The Conservative Turn in Copyright Politics

David Brooks had an interesting column earlier this week in which he asked, “Why aren’t there more liberals in America?” According to Gallup Poll numbers, about 41% of Americans self-identify as conservative, versus 36% moderate and 21% liberal. This strikes Brooks as a bit of a puzzle, since the financial crisis and the economic downturn would seem to support liberal beliefs in some ways. Brooks’s answer: “Americans may agree with liberal diagnoses, but they don’t trust the instrument the Democrats use to solve problems. They don’t trust the federal government. A few decades ago they did, but now they don’t. Roughly 10 percent of Americans trust government to do the right thing most of the time, according to an October New York Times, CBS News poll.”

Brooks goes on to speculate about the basis for that distrust: “Why don’t Americans trust their government? It’s not because they dislike individual programs like Medicare. It’s more likely because they think the whole system is rigged. Or to put it in the economists’ language, they believe the government has been captured by rent-seekers.”

This all sounds very familiar. It’s essentially the basis of the current critique of copyright law: that Congress has become beholden to a few stakeholders, and as a result modern copyright law has become unmoored from any legitimate purpose and now simply apportions rents to favored dinosaur industries.

But even that description of the situation is not dark enough.
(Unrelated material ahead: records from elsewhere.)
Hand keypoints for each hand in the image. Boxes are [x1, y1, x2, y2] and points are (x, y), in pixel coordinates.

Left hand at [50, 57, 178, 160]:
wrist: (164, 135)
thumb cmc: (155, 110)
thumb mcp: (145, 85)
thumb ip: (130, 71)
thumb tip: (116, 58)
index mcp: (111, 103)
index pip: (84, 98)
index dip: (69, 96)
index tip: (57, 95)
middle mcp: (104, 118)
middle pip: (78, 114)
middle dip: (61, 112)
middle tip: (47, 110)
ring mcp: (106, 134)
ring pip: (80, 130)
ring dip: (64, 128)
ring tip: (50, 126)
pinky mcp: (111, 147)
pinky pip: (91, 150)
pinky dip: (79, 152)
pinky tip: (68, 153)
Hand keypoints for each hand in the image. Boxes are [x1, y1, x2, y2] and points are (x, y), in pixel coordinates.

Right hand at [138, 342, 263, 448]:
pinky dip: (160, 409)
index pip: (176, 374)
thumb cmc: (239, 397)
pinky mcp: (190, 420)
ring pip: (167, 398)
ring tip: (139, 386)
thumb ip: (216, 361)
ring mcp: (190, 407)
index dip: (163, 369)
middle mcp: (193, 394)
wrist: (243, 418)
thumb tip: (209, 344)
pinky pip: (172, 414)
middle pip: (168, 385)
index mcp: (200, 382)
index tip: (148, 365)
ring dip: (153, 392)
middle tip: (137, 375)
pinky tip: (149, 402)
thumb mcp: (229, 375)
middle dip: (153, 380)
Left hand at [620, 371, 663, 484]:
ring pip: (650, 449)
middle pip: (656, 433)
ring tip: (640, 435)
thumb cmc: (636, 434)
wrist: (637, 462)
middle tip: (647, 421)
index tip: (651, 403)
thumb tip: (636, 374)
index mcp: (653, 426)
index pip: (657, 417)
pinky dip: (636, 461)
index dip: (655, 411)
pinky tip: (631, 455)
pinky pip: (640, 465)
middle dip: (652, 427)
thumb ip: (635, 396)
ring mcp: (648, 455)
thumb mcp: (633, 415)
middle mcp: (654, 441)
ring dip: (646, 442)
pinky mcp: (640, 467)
The pessimism, in copyright as well as politics generally, extends to the judicial branch as well. The Supreme Court, along with conservatives generally, have essentially given up on the courts and lawsuits as an instrument for civil justice. I think this is what explains the sharp turn in recent years away from discovery as the fire in which the truth proves its mettle, away from class actions, toward summary judgement, away from jury control over punitive damages, away from lawsuits generally and toward arbitration at every opportunity. Think of the rhetoric in favor of “tort reform” — limiting tort lawsuits and especially placing damage caps on actions for, e.g., grievous injuries caused by negligence. The very idea of letting negligence determinations go to the jury — once the core function of juries — strikes many as intolerable. Tort lawsuits are said to be out of control, with liability highly unpredictable, and unreasonable, eye-popping damage awards that create a chilling effect that acts as a drag on innovation, supported only by a highly influential lobby that controls the relevant legislatures. Only the lawyers win. There’s considerable skepticism in the tort reform rhetoric about the plaintiffs, too — who are these complainers? Why can’t they just suck up the trivial misfortunes that come their way?
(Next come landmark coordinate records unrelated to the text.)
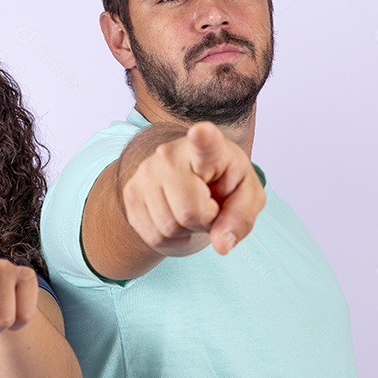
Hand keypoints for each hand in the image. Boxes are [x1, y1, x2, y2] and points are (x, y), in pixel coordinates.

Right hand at [120, 121, 264, 256]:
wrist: (195, 181)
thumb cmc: (225, 184)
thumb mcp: (247, 198)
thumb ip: (240, 218)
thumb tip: (221, 245)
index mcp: (210, 149)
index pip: (205, 142)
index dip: (203, 138)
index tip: (201, 132)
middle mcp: (170, 154)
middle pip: (189, 212)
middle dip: (204, 221)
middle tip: (208, 207)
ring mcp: (145, 172)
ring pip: (168, 228)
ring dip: (185, 231)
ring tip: (191, 211)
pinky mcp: (130, 193)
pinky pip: (152, 237)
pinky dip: (169, 240)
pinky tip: (176, 220)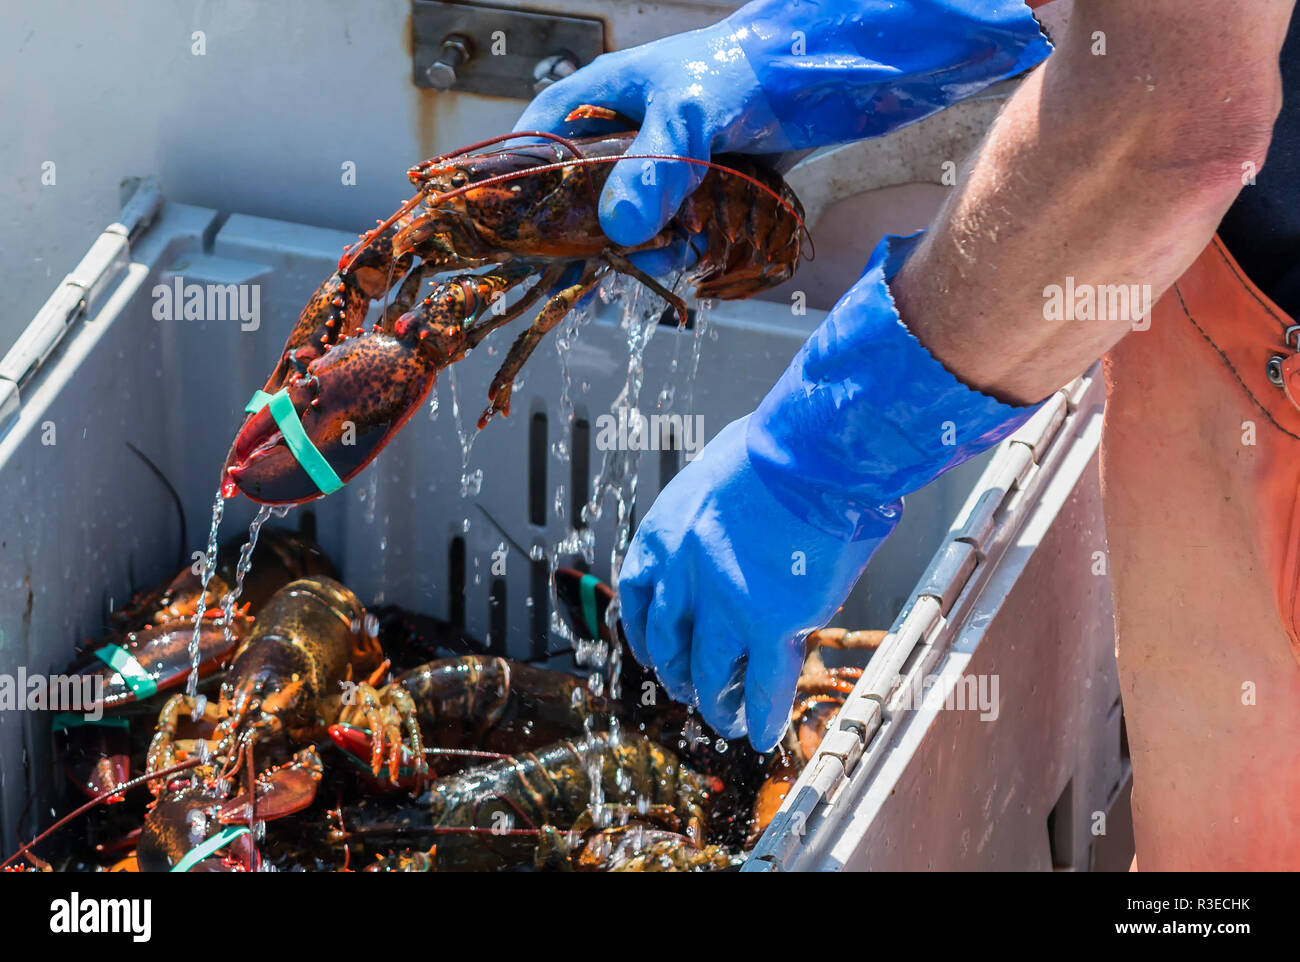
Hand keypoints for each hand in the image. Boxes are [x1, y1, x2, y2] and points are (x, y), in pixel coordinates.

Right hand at [516, 0, 1049, 246]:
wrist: (824, 73)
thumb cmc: (748, 69)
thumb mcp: (690, 114)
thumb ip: (653, 168)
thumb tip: (621, 230)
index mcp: (596, 99)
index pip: (533, 149)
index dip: (523, 195)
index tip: (527, 240)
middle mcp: (622, 133)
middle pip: (580, 199)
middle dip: (597, 237)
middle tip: (612, 265)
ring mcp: (661, 162)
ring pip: (630, 223)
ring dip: (650, 248)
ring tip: (680, 249)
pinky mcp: (698, 185)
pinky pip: (675, 228)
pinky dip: (686, 244)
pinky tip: (705, 246)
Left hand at [618, 415, 880, 750]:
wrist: (815, 451)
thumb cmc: (779, 449)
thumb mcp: (718, 471)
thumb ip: (714, 512)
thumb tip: (730, 521)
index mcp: (663, 534)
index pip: (635, 597)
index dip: (642, 631)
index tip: (651, 649)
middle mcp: (681, 576)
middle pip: (668, 644)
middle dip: (678, 671)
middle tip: (692, 686)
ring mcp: (724, 604)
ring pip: (710, 674)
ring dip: (717, 703)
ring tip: (727, 718)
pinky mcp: (771, 623)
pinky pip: (764, 685)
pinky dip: (763, 715)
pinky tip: (764, 733)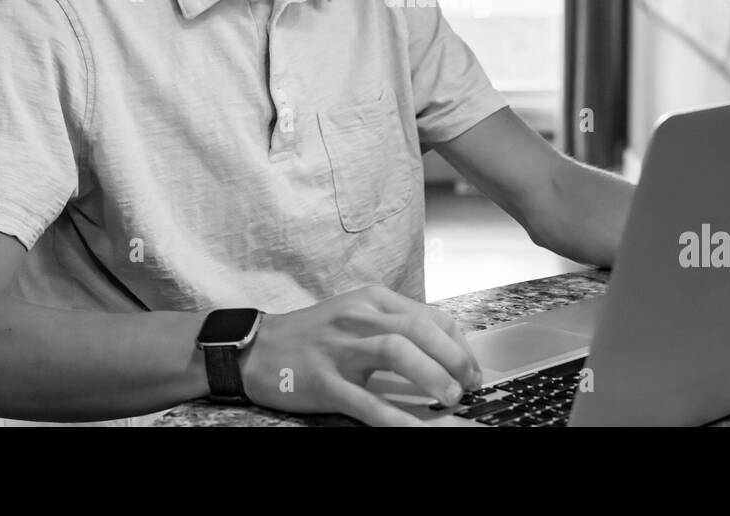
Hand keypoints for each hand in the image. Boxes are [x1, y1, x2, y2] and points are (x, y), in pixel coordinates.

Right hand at [237, 285, 482, 426]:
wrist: (257, 348)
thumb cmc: (314, 334)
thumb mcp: (356, 314)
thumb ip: (395, 324)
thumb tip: (445, 348)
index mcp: (372, 300)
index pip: (431, 316)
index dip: (459, 344)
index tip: (472, 368)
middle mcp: (358, 318)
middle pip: (419, 329)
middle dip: (454, 357)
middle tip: (469, 384)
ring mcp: (339, 349)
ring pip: (396, 352)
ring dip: (431, 375)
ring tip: (450, 397)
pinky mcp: (324, 381)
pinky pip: (365, 400)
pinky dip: (395, 416)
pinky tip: (415, 428)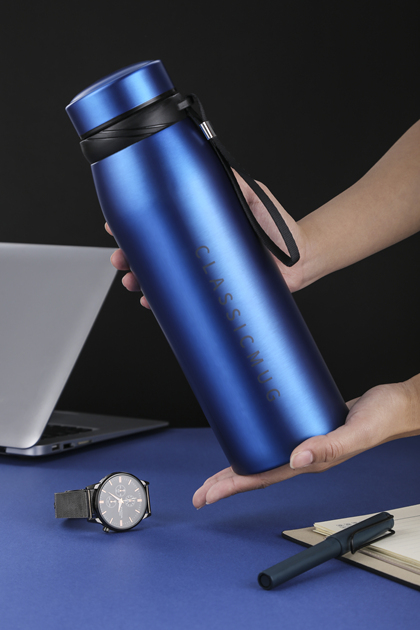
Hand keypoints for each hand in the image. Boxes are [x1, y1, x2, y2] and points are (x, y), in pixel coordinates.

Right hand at [104, 171, 309, 307]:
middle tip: (121, 259)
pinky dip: (164, 301)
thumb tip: (213, 158)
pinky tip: (151, 301)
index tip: (116, 225)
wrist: (300, 256)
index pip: (162, 222)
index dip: (137, 224)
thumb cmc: (278, 225)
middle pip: (156, 252)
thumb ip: (234, 180)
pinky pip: (184, 297)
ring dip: (141, 280)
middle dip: (131, 256)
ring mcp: (204, 269)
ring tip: (132, 282)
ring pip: (164, 276)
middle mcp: (198, 247)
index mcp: (200, 223)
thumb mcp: (252, 195)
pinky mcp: (214, 290)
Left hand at [192, 377, 419, 507]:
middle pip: (258, 474)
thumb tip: (295, 458)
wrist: (396, 406)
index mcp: (312, 462)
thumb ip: (328, 446)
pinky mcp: (306, 428)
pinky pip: (276, 440)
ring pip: (264, 459)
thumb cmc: (383, 419)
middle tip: (200, 493)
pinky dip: (257, 443)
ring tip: (216, 476)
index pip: (265, 477)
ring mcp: (304, 444)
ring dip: (238, 467)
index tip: (210, 493)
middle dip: (226, 484)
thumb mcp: (356, 432)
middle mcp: (304, 456)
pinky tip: (248, 438)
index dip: (234, 485)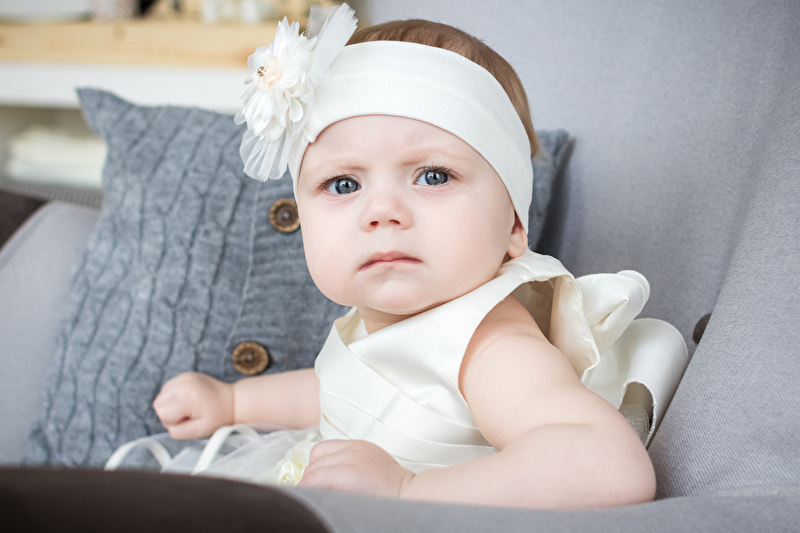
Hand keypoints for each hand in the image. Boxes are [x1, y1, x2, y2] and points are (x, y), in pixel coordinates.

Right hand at [153, 372, 233, 438]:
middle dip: (170, 413)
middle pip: (158, 404)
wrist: (232, 401)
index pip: (162, 413)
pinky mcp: (184, 375)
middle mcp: (183, 382)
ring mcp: (183, 377)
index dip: (174, 422)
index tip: (190, 420)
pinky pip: (168, 390)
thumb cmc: (218, 417)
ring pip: (161, 397)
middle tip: (190, 415)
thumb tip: (167, 424)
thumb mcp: (199, 430)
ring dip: (172, 405)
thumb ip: (178, 431)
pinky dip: (174, 397)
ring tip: (190, 407)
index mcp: (187, 396)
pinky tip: (189, 400)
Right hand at [299, 440, 414, 497]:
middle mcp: (351, 455)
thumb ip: (330, 497)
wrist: (407, 493)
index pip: (310, 479)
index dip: (303, 492)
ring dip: (315, 468)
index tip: (303, 501)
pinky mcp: (360, 443)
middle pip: (312, 466)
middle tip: (312, 496)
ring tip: (323, 482)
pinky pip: (332, 446)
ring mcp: (356, 446)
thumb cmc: (383, 505)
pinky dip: (327, 458)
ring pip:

Concerns about copyright lawsuits are similar, which is a bit surprising, since most copyright critics are probably politically liberal. The law is said to be hopelessly nebulous, plaintiffs are out of control, the potential damages are huge, and even the faintest threat of a suit chills innovation and drags down individuals and businesses. There is no longer faith that judges and juries will sort the good cases from the bad at a reasonable price. And even if they could, the plaintiffs are looked at askance, as not really suffering an injury worth remedying at any non-trivial investment of time and resources.

Part of the common theme here is, I think, part of the long-term trend away from the common law in American jurisprudence. Once, a hundred years ago, nearly all of the law in its everyday application was non-statutory — entirely accreted from judicial opinions over the centuries, without any basis in statutes. Even where there were statutes, judges felt free to add to them with doctrines of their own making — fair use and secondary liability in copyright law are well-known examples. Indeed, much of the doctrine we have in copyright law was built during this era — substantial similarity, the idea/expression distinction, merger and scenes a faire — which explains copyright’s different feel from patent law, which was statutorily codified in 1952 in a way that did not simply preserve the judicially developed doctrines that came before.

Copyright, like tort, is to a large extent a common law subject, and the zeitgeist is moving steadily away from courts as the locus of law’s development — or, really, any legitimate decision-making control over the law at all, beyond mere application. This trend is exemplified by the Supreme Court confirmation hearings in which nominees from both parties describe the enterprise of judging as more or less a routine application of existing law to facts. For whatever reason, nebulousness and uncertainty — in tort law, in litigation costs, in copyright — is becoming less tolerable, and the practice of legislatures of kicking key legal determinations to judges or juries is getting viewed with more and more suspicion and anger. I think that’s a long-term problem, however, as the idea of being able to regulate conduct through the operation of some sort of fully specified, easy-to-apply set of rules identified in advance is just as unachievable now as it was when H.L.A. Hart made fun of it in The Concept of Law in 1961.